DIRECTIVE -
Within the entries below, output exactly the lines between the line containing "стартовые победы Веры Лапко" and the line containing "junior lawyer", inclusive, and omit any picture.

[MATERIAL SUPPLIED]

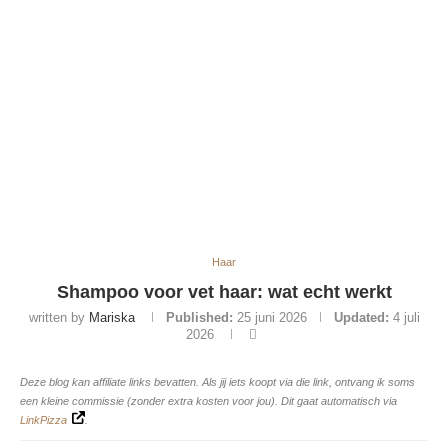
Haar
Shampoo voor vet haar: wat echt werkt
written by
Mariska
Published:
25 juni 2026
Updated:
4 juli
2026
Deze blog kan affiliate links bevatten. Als jij iets koopt via die link, ontvang ik soms
een kleine commissie (zonder extra kosten voor jou). Dit gaat automatisch via
LinkPizza
.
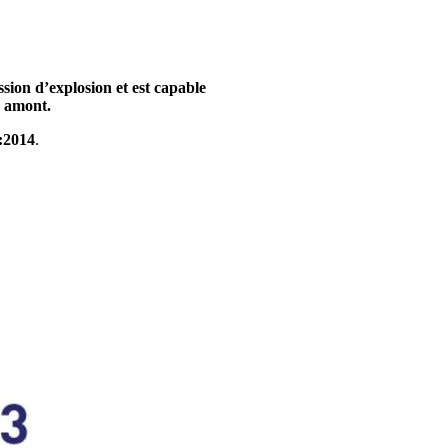
ssion d’explosion et est capable
n amont.
:2014
.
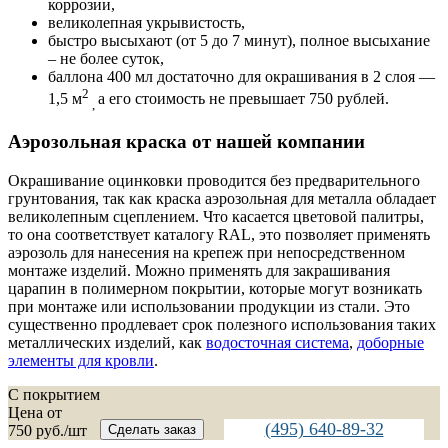
коррозии,
великолепная укрывистость,
быстро высыхают (от 5 до 7 минут), полное высыхание
– не более суток,
баллона 400 мл достаточно для окрашивания в 2 слоя —
2
1,5 м
а его стоимость не превышает 750 рублей.
,
Аэрозольная краска от нашей компании
Окрашивание оцинковки проводится без предварительного
грунтования, так как краска аэрозольная для металла обладает
великолепным сцеплением. Что касается цветовой палитры,
то она соответствует каталогу RAL, это позволяет применять
аэрозоль для нанесения на крепеж при непосредственном
монтаже изделий. Можно применять для закрашивания
царапин в полимерном покрытии, которые могут возникать
при монтаже или использовании продукции из стали. Это
существенно продлевает срок полезного использования таких
металлических изделий, как
водосточная система
,
доборные
элементы для кровли
.
C покрытием
Цена от
(495) 640-89-32
750
руб./шт
Сделать заказ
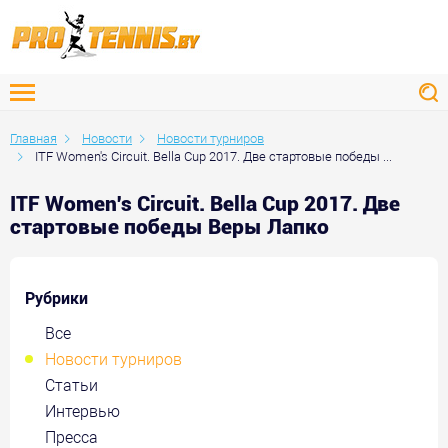
Главная
Новости
Новости турниров
ITF Women's Circuit. Bella Cup 2017. Две стартовые победы ...
ITF Women's Circuit. Bella Cup 2017. Две
стартовые победы Веры Лапко
Рубрики
Все
Новости турниров
Статьи
Интервью
Пресса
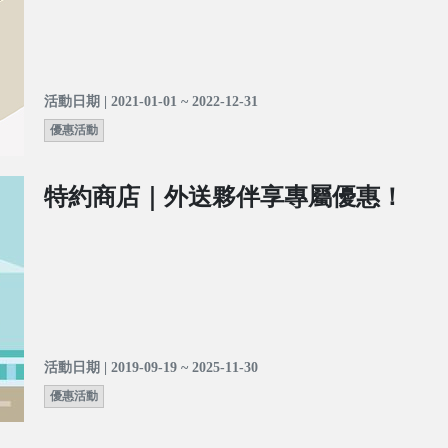
活動日期 | 2021-01-01 ~ 2022-12-31
優惠活動
特約商店｜外送夥伴享專屬優惠！
活動日期 | 2019-09-19 ~ 2025-11-30
優惠活動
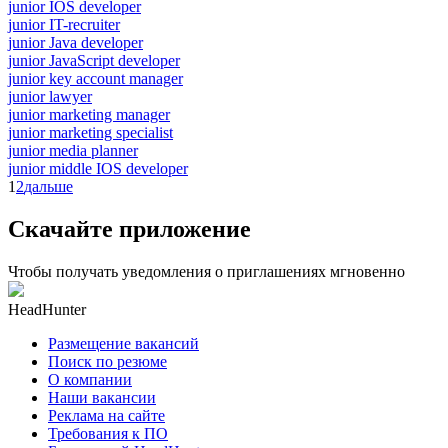
junior IOS developer
junior IT-recruiter
junior Java developer
junior JavaScript developer
junior key account manager
junior lawyer
junior marketing manager
junior marketing specialist
junior media planner
junior middle IOS developer
1
2
дальше
Скачайте приложение
Чтобы получать уведомления о приглашениях мгновенно
HeadHunter
Размещение вакансий
Поиск по резюме
О компании
Наши вакансии
Реклама на сайте
Требования к ПО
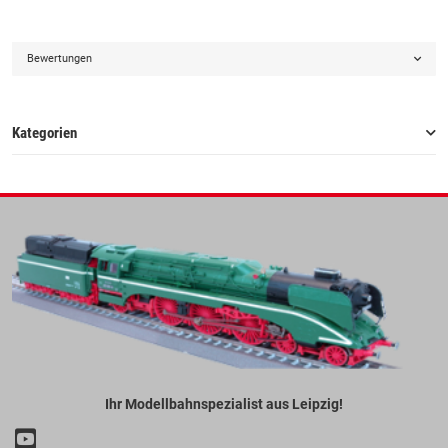
Bewertungen
Kategorien
Ihr Modellbahnspezialist aus Leipzig!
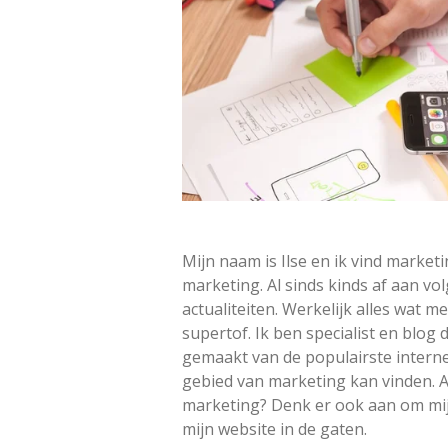
Mijn naam is Ilse en ik vind market
marketing. Al sinds kinds af aan vo
actualiteiten. Werkelijk alles wat m
supertof. Ik ben specialist en blog d
gemaakt van de populairste interne
gebied van marketing kan vinden. A
marketing? Denk er ook aan om mij
mijn website in de gaten.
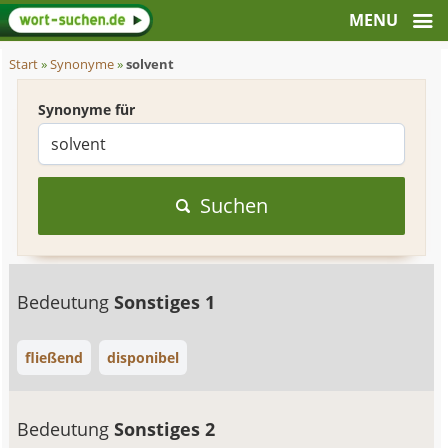
Start
»
Synonyme
»
solvent
Synonyme für
Suchen
Bedeutung
Sonstiges 1
fließend
disponibel
Bedeutung
Sonstiges 2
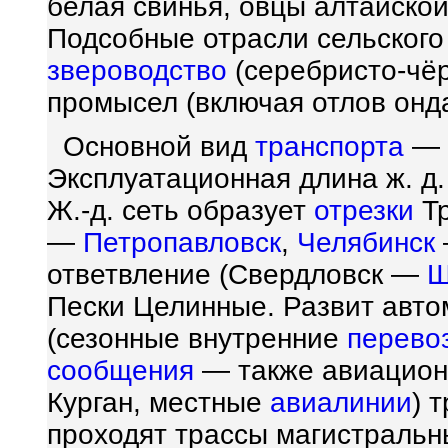
белая свинья, овцы алтайско
Подсобные отрасли сельского
звероводство
(серебристо-чёр
промысел (включая отлов онд
Основной вид
транспорта
— 
Эксплуатационная длина ж. д
Ж.-д. сеть образует
отрезки
Тр
—
Петропавловск
,
Челябинск
ответвление (Свердловск —
Ш
Пески Целинные. Развит авто
(сезонные внутренние
перево
сообщения
— также авиацион
Курган, местные
авиалинии
) 
проходят трассы магистраль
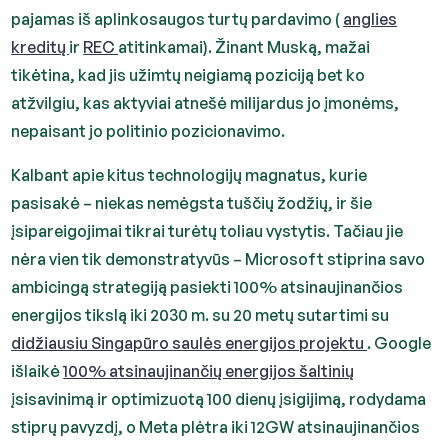
pajamas iš aplinkosaugos turtų pardavimo (
anglies
kreditų
ir
REC
atitinkamai). Žinant Muską, mažai
tikėtina, kad jis užimtų neigiamą poziciją bet ko
atžvilgiu, kas aktyviai atnešė milijardus jo įmonėms,
nepaisant jo politinio pozicionavimo.
Kalbant apie kitus technologijų magnatus, kurie
pasisakė – niekas nemėgsta tuščių žodžių, ir šie
įsipareigojimai tikrai turėtų toliau vystytis. Tačiau jie
nėra vien tik demonstratyvūs – Microsoft stiprina savo
ambicingą strategiją pasiekti 100% atsinaujinančios
energijos tikslą iki 2030 m. su 20 metų sutartimi su
didžiausiu Singapūro saulės energijos projektu
. Google
išlaikė
100% atsinaujinančių energijos šaltinių
įsisavinimą ir optimizuotą 100 dienų įsigijimą, rodydama
stiprų pavyzdį, o Meta plėtra iki 12GW atsinaujinančios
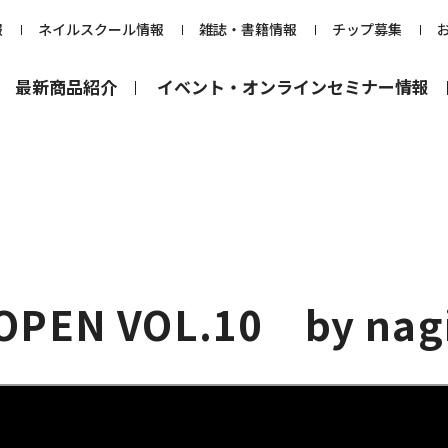
報
ネイルスクール情報
雑誌・書籍情報
チップ募集
最新商品紹介
イベント・オンラインセミナー情報
 OPEN VOL.10 by na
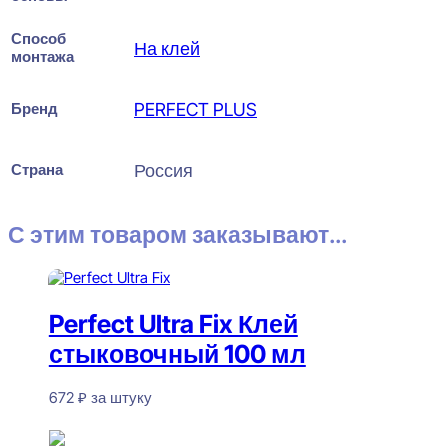
Способ
На клей
монтажа
Бренд
PERFECT PLUS
Страна
Россия
С этим товаром заказывают...
Perfect Ultra Fix Клей
стыковочный 100 мл
672
₽
за штуку
В наличии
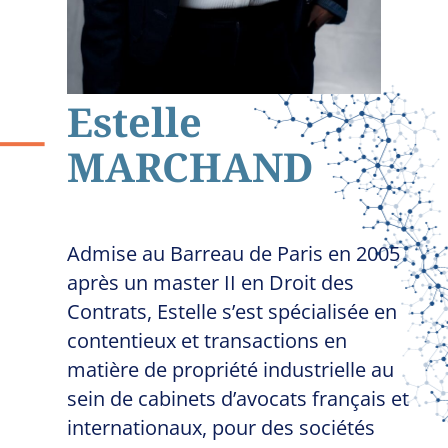
Estelle
MARCHAND
Admise au Barreau de Paris en 2005
après un master II en Droit des
Contrats, Estelle s’est spécialisée en
contentieux et transactions en
matière de propriété industrielle au
sein de cabinets d’avocats français et
internationaux, pour des sociétés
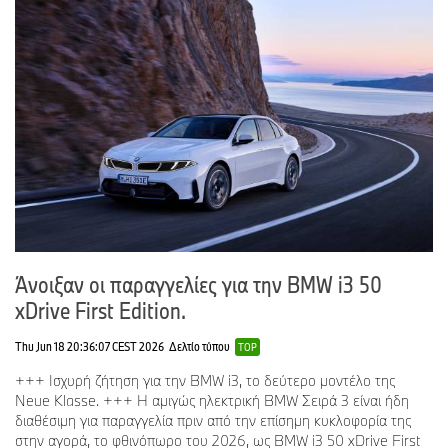
Άνοιξαν οι παραγγελίες για την BMW i3 50
xDrive First Edition.
Thu Jun 18 20:36:07 CEST 2026
Δελτίο τύπου
TOP
+++ Ισχυρή ζήτηση για την BMW i3, το δεύτερο μοντέλο της
Neue Klasse. +++ Η αμιγώς ηλεκτρική BMW Σειρά 3 είναι ήδη
διαθέσιμη για παραγγελία πριν από την επίσημη κυκλοφορία της
στην αγορά, το φθινόπωρο του 2026, ως BMW i3 50 xDrive First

[/MATERIAL SUPPLIED]

TASK RESPONSE -
стартовые победы Веры Лапко
Рубрики
Все
Новости турниров
Статьи
Интервью
Пресса
活動日期 | 2021-01-01 ~ 2022-12-31
優惠活動
特約商店｜外送夥伴享專屬優惠！
活動日期 | 2019-09-19 ~ 2025-11-30
優惠活動
junior IOS developer
junior IT-recruiter
junior Java developer
junior JavaScript developer
junior key account manager
junior lawyer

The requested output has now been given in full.